┏━━

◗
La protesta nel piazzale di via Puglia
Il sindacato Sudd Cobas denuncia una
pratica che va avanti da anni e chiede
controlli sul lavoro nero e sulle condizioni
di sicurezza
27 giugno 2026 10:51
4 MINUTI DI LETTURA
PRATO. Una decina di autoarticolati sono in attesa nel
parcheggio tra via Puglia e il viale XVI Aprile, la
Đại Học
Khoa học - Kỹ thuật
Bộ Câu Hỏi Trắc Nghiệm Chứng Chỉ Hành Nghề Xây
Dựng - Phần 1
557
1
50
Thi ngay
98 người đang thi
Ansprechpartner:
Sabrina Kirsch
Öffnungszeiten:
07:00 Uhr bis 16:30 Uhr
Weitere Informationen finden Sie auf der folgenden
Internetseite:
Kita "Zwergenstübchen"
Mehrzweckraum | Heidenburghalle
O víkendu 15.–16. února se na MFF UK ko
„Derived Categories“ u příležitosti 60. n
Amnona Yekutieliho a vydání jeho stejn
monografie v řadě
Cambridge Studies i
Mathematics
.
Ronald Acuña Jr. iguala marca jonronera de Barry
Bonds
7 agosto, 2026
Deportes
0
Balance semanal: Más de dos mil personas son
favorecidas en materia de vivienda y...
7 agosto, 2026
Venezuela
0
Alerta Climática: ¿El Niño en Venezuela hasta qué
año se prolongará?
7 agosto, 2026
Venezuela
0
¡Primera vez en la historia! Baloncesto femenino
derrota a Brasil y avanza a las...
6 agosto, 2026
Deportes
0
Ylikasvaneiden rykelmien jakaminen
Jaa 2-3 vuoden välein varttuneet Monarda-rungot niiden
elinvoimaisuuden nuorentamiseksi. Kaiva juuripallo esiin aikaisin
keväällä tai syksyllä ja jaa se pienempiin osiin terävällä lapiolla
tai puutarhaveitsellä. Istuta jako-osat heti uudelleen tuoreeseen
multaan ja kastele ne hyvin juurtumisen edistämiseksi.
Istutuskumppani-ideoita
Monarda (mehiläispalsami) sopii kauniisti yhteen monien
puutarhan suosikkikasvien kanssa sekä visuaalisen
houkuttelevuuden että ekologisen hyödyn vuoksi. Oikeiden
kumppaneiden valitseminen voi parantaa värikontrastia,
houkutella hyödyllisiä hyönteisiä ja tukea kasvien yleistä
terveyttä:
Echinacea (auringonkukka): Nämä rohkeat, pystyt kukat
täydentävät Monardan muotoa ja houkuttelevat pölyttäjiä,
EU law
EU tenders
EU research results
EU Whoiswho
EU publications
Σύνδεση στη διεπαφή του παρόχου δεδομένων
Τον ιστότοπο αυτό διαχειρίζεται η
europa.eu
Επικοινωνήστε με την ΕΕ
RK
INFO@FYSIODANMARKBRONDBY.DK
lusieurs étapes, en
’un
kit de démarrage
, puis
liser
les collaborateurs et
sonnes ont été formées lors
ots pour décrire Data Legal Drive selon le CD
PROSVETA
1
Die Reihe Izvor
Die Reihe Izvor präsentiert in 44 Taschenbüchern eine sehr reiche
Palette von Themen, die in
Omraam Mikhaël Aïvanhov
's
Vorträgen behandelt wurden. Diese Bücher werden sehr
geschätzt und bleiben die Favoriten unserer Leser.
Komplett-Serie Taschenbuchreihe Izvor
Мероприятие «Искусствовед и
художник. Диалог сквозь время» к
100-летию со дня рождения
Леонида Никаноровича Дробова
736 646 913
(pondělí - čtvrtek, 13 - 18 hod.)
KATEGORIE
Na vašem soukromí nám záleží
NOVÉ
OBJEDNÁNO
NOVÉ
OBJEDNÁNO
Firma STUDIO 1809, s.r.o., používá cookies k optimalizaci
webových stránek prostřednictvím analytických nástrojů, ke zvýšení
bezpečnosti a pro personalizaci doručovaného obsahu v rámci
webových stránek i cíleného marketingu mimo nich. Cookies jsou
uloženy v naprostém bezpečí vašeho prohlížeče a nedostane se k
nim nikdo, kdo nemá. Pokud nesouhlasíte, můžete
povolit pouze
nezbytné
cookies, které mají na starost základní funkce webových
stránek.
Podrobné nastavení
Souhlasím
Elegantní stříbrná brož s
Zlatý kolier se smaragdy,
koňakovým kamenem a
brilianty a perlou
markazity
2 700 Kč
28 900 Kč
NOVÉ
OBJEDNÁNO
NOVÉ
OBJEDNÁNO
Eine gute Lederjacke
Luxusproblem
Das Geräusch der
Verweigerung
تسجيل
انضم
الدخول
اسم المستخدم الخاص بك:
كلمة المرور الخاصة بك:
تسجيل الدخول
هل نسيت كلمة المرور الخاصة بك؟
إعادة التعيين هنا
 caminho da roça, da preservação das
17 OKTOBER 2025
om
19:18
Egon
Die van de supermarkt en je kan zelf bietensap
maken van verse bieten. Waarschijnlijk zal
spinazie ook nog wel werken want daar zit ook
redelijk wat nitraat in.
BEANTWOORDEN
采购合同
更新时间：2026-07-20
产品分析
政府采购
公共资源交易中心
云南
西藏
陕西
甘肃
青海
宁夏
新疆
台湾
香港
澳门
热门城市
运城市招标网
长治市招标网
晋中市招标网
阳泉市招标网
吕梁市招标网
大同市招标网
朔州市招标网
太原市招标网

┗━━

▸ **Task instructions**:
With the line containing "spinazie ook nog wel werken want daar zit ook" as the start and the last line of the material above as the end, copy that run of lines exactly, both ends included, and nothing more.

▸ **Written solution**:
spinazie ook nog wel werken want daar zit ook
redelijk wat nitraat in.
BEANTWOORDEN
采购合同
更新时间：2026-07-20
产品分析
政府采购
公共资源交易中心
云南
西藏
陕西
甘肃
青海
宁夏
新疆
台湾
香港
澳门
热门城市
运城市招标网
长治市招标网
晋中市招标网
阳泉市招标网
吕梁市招标网
大同市招标网
朔州市招标网
太原市招标网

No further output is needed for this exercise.